Towards Benchmarking Privacy Vulnerabilities in Selective Forgetting with Large Language Models
Wei Qian , Chenxu Zhao , Yangyi Li , Mengdi Huai
Published on arXiv
2512.18035
Model Inversion Attack
OWASP ML Top 10 — ML03
Membership Inference Attack
OWASP ML Top 10 — ML04
Sensitive Information Disclosure
OWASP LLM Top 10 — LLM06
Key Finding
Evaluating 21 attack and defense methods across diverse settings reveals that existing machine unlearning techniques consistently introduce exploitable privacy vulnerabilities — including data reconstruction and membership inference — that are inconsistently reported under prior non-standardized evaluations.
PrivUB
Novel technique introduced
The rapid advancements in artificial intelligence (AI) have primarily focused on the process of learning from data to acquire knowledgeable learning systems. As these systems are increasingly deployed in critical areas, ensuring their privacy and alignment with human values is paramount. Recently, selective forgetting (also known as machine unlearning) has shown promise for privacy and data removal tasks, and has emerged as a transformative paradigm shift in the field of AI. It refers to the ability of a model to selectively erase the influence of previously seen data, which is especially important for compliance with modern data protection regulations and for aligning models with human values. Despite its promise, selective forgetting raises significant privacy concerns, especially when the data involved come from sensitive domains. While new unlearning-induced privacy attacks are continuously proposed, each is shown to outperform its predecessors using different experimental settings, which can lead to overly optimistic and potentially unfair assessments that may disproportionately favor one particular attack over the others. In this work, we present the first comprehensive benchmark for evaluating privacy vulnerabilities in selective forgetting. We extensively investigate privacy vulnerabilities of machine unlearning techniques and benchmark privacy leakage across a wide range of victim data, state-of-the-art unlearning privacy attacks, unlearning methods, and model architectures. We systematically evaluate and identify critical factors related to unlearning-induced privacy leakage. With our novel insights, we aim to provide a standardized tool for practitioners seeking to deploy customized unlearning applications with faithful privacy assessments.
Key Contributions
- PrivUB: the first comprehensive benchmark for evaluating privacy vulnerabilities introduced by machine unlearning, covering 21 attack and defense methods across multiple victim data types, model architectures, and unlearning algorithms.
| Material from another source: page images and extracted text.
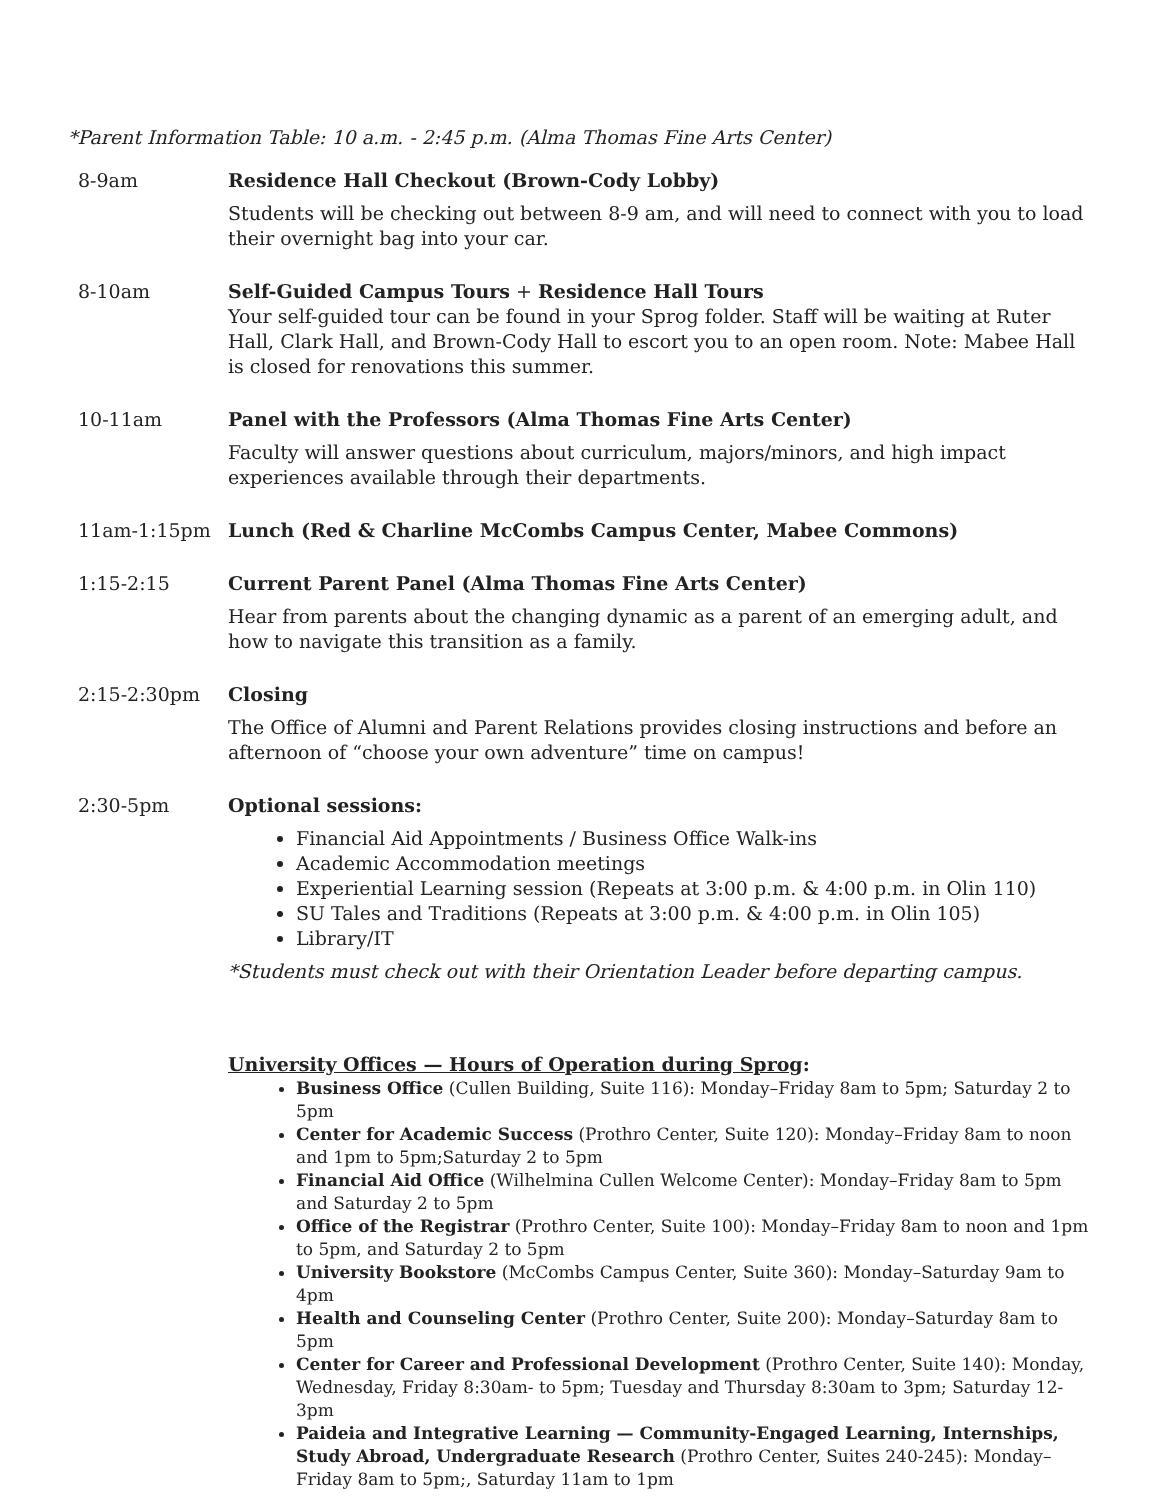*Parent Information Table: 10 a.m. - 2:45 p.m. (Alma Thomas Fine Arts Center)
| 8-9am | Residence Hall Checkout (Brown-Cody Lobby) Students will be checking out between 8-9 am, and will need to connect with you to load their overnight bag into your car. |
| 8-10am | Self-Guided Campus Tours + Residence Hall Tours Your self-guided tour can be found in your Sprog folder. Staff will be waiting at Ruter Hall, Clark Hall, and Brown-Cody Hall to escort you to an open room. Note: Mabee Hall is closed for renovations this summer. |
| 10-11am | Panel with the Professors (Alma Thomas Fine Arts Center) Faculty will answer questions about curriculum, majors/minors, and high impact experiences available through their departments. |
| 11am-1:15pm | Lunch (Red & Charline McCombs Campus Center, Mabee Commons) |
| 1:15-2:15 | Current Parent Panel (Alma Thomas Fine Arts Center) Hear from parents about the changing dynamic as a parent of an emerging adult, and how to navigate this transition as a family. |
| 2:15-2:30pm | Closing The Office of Alumni and Parent Relations provides closing instructions and before an afternoon of “choose your own adventure” time on campus! |
| 2:30-5pm | Optional sessions: Financial Aid Appointments / Business Office Walk-ins Academic Accommodation meetings Experiential Learning session (Repeats at 3:00 p.m. & 4:00 p.m. in Olin 110) SU Tales and Traditions (Repeats at 3:00 p.m. & 4:00 p.m. in Olin 105) Library/IT *Students must check out with their Orientation Leader before departing campus. |
University Offices — Hours of Operation during Sprog:
Business Office (Cullen Building, Suite 116): Monday–Friday 8am to 5pm; Saturday 2 to 5pm
Center for Academic Success (Prothro Center, Suite 120): Monday–Friday 8am to noon and 1pm to 5pm;Saturday 2 to 5pm
Financial Aid Office (Wilhelmina Cullen Welcome Center): Monday–Friday 8am to 5pm and Saturday 2 to 5pm
Office of the Registrar (Prothro Center, Suite 100): Monday–Friday 8am to noon and 1pm to 5pm, and Saturday 2 to 5pm
University Bookstore (McCombs Campus Center, Suite 360): Monday–Saturday 9am to 4pm
Health and Counseling Center (Prothro Center, Suite 200): Monday–Saturday 8am to 5pm
Center for Career and Professional Development (Prothro Center, Suite 140): Monday, Wednesday, Friday 8:30am- to 5pm; Tuesday and Thursday 8:30am to 3pm; Saturday 12-3pm
Paideia and Integrative Learning — Community-Engaged Learning, Internships, Study Abroad, Undergraduate Research (Prothro Center, Suites 240-245): Monday–Friday 8am to 5pm;, Saturday 11am to 1pm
- A structured taxonomy of unlearning-induced privacy vulnerabilities spanning data reconstruction attacks (DRAs), membership inference attacks, and fine-tuning-reactivation risks, each grounded in a specific threat model.
- Systematic identification of critical empirical factors driving privacy leakage in selective forgetting, providing practitioners with standardized evaluation protocols for faithful privacy assessments.
🛡️ Threat Analysis
Explicitly evaluates data reconstruction attacks (DRAs) that exploit the discrepancy between pre-trained and unlearned models to recover unlearned training data — an adversary reconstructing private training data from model outputs is a core threat model in PrivUB.
Membership inference attacks on unlearning are a primary attack category benchmarked — adversaries determine whether specific data points were part of the unlearning set by comparing model behaviors before and after unlearning.